GIVEN REQUEST ->
Copy the rows below without changes, starting at the line that has "pose: elev=181.6 azim=173.8" and ending after the line that has "Dot at: (248, 305)".

--- GIVEN RECORDS ---

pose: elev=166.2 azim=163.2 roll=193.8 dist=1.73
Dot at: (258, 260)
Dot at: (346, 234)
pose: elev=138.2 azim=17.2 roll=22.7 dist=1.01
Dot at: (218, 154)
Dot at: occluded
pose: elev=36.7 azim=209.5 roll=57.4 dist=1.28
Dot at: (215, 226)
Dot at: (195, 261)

---
--- GIVEN RECORDS ---

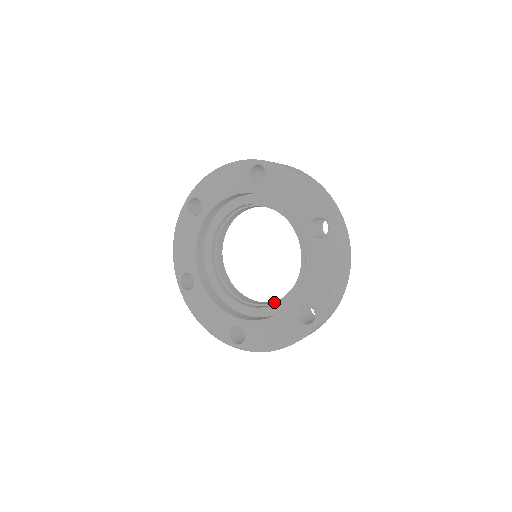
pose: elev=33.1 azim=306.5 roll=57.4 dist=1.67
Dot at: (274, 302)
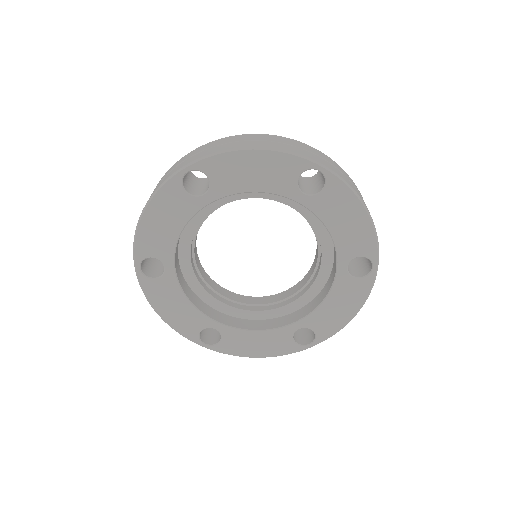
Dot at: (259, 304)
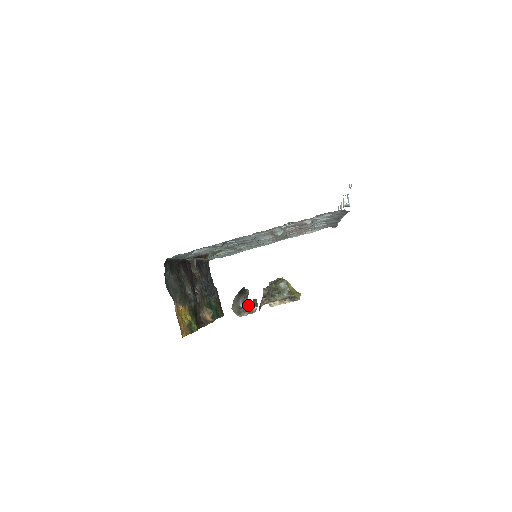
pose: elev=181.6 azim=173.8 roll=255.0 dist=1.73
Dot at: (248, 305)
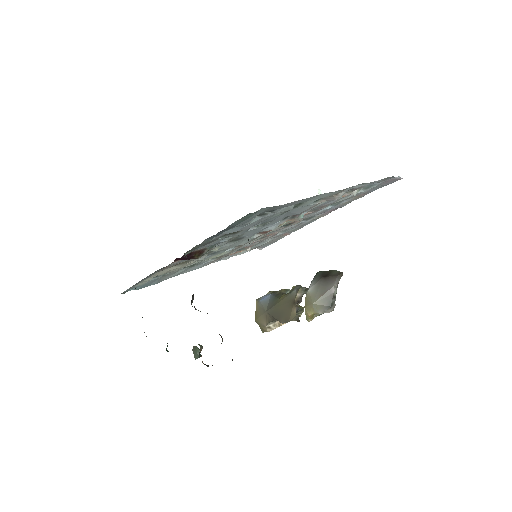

---

SOLUTION TO THIS EXERCISE ->
pose: elev=181.6 azim=173.8 roll=255.0 dist=1.73
Dot at: (248, 305)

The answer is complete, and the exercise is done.